Favorite line(s): I wanted to tell her that it was to see her. I wanted to know what only she could tell me. The thing I didn’t expect was that telling her about me would force me to look at myself, at the way I craved the love of men who would never love me. At the way I could not abide women who needed me. At the way I destroyed some while allowing others to destroy me. I felt sick with myself and, at the same time, unburdened. I thought I’d been honest with myself. But I hadn’t. I’d been telling myself ghost stories my whole life.
SECRETS OF HAPPINESS by Joan Silber
You’ll need to read this linked novel-in stories over a weekend (or a day) to get the full-on richness of these characters (six narrators) and their shared connection. The story begins when one of the characters, Ethan, learns that his father has led a double life married to a Thai woman with whom he’s fathered two boys. One of the boys, Joe, narrates the next chapter. Silber introduces us to four other characters, all with some thread running through one another’s lives. Beautifully written, Secrets of Happiness poses the question what does make one happy? Money? Love? Loyalty? Forgiveness?
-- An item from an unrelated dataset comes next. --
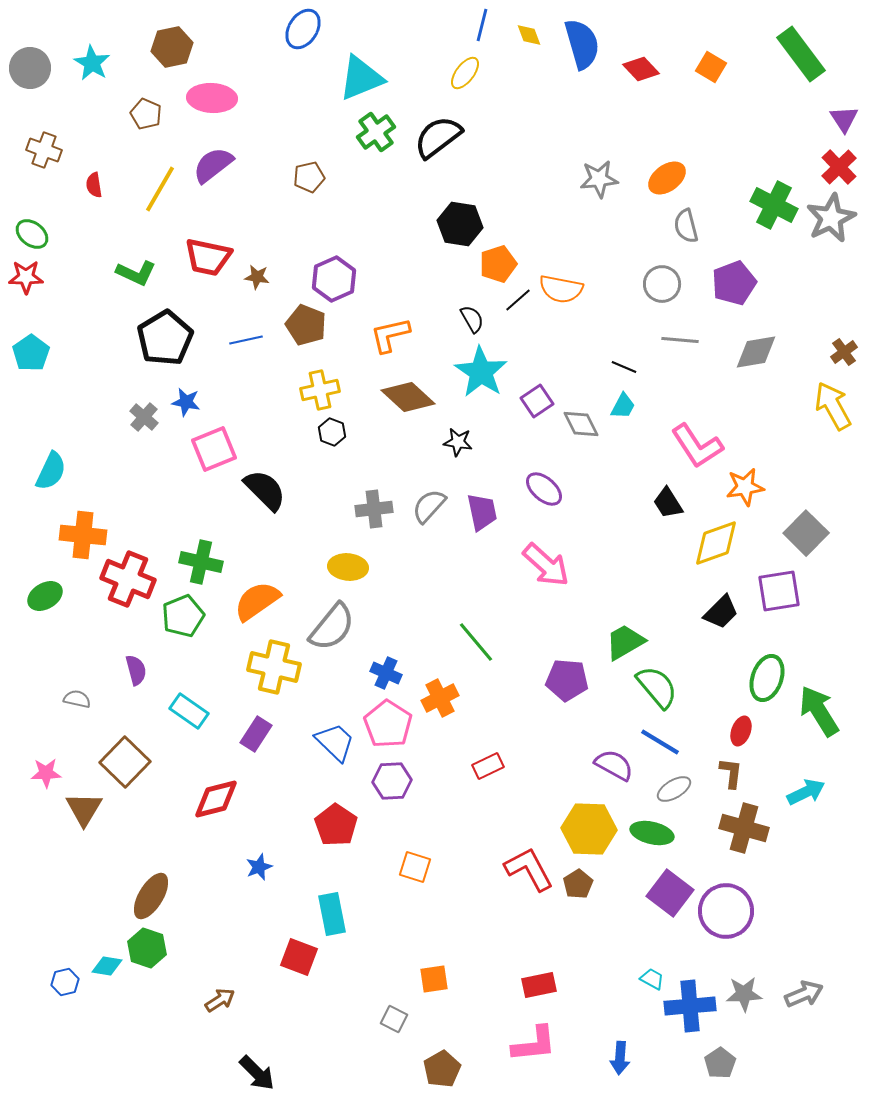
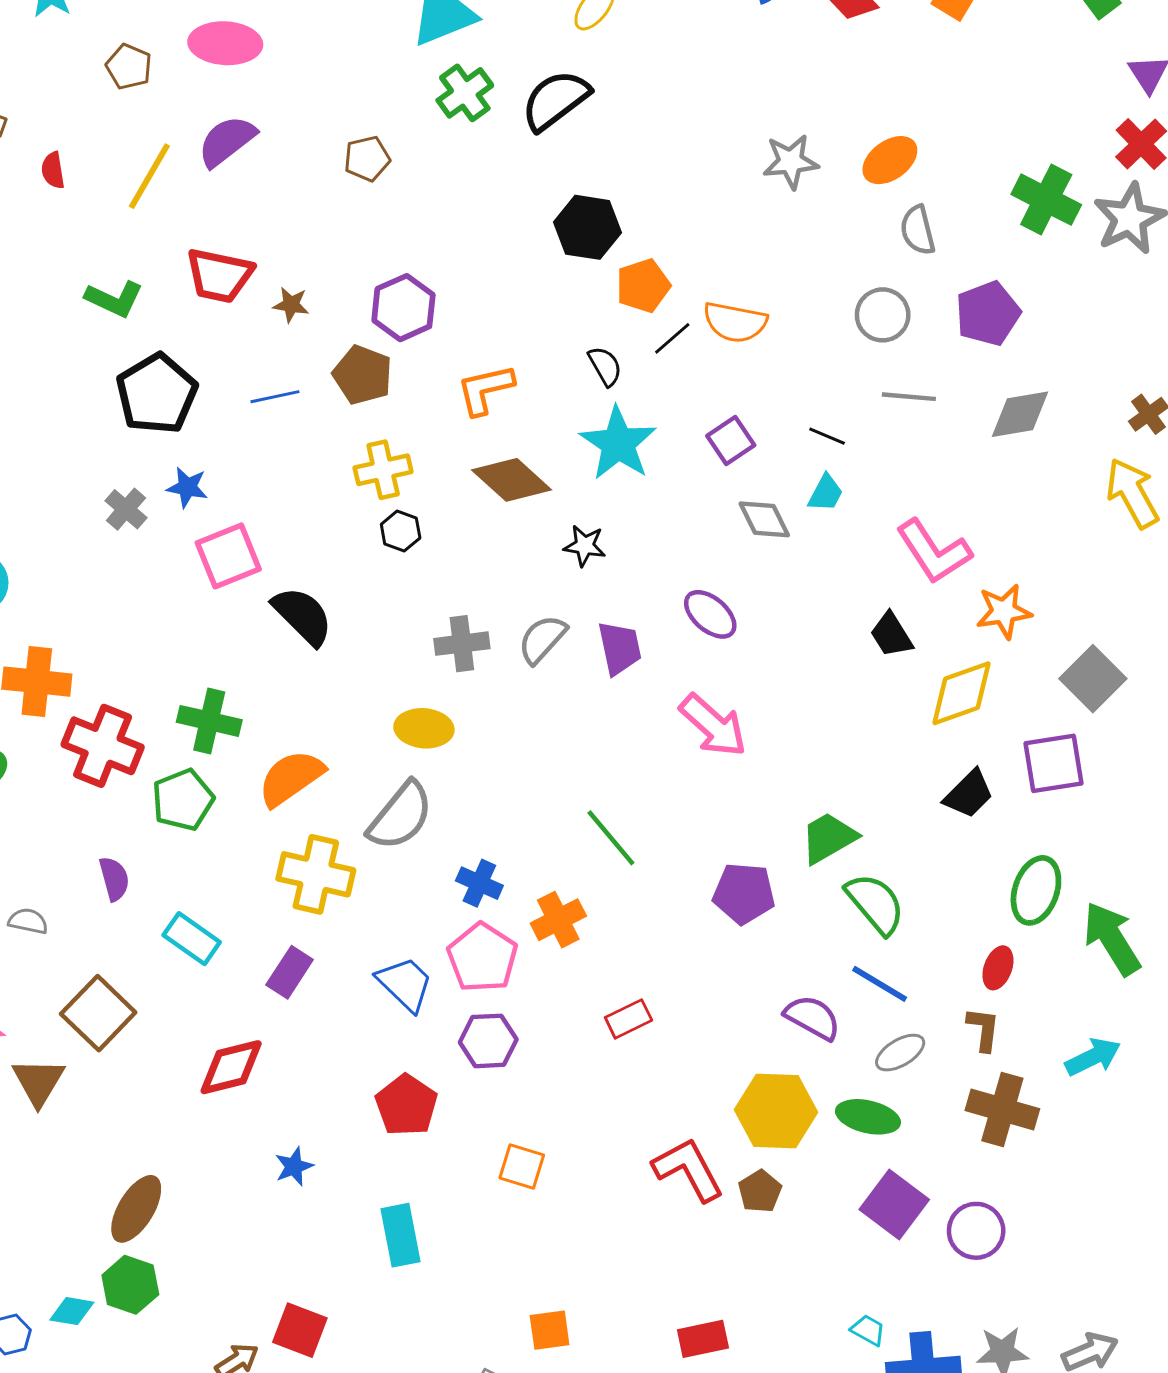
purple square: (537, 401) -> (731, 441), moved
purple circle: (726, 911) -> (976, 1231), size x0.7
red square: (299, 957) -> (300, 1330), moved

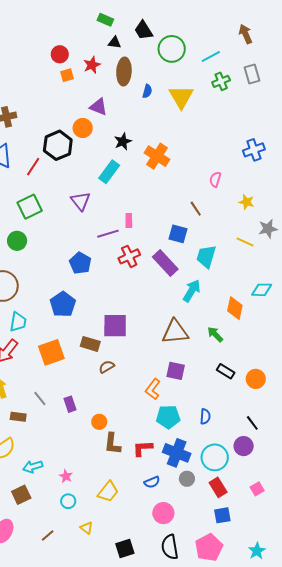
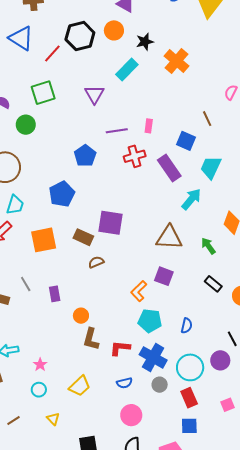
orange circle: (83, 128) -> (114, 30), moved
pink rectangle: (129, 220) -> (149, 126), moved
Favorite line(s): Sally’s mother, who didn’t know me from Adam, liked me because I had such a short haircut, and she brought us Cokes and salted peanuts. I knew I am turning a corner, chomping down the snacks, slurping from a straw, tapping the rhythms on my knee, in this alien house, and I even thought for a second that I might slyly bring them over to better thinking about the world. I hardly spoke at that age, so how could I have done this? Sally had lots more to play for me, if I didn’t need to go home yet. My father said then and later that females were my undoing.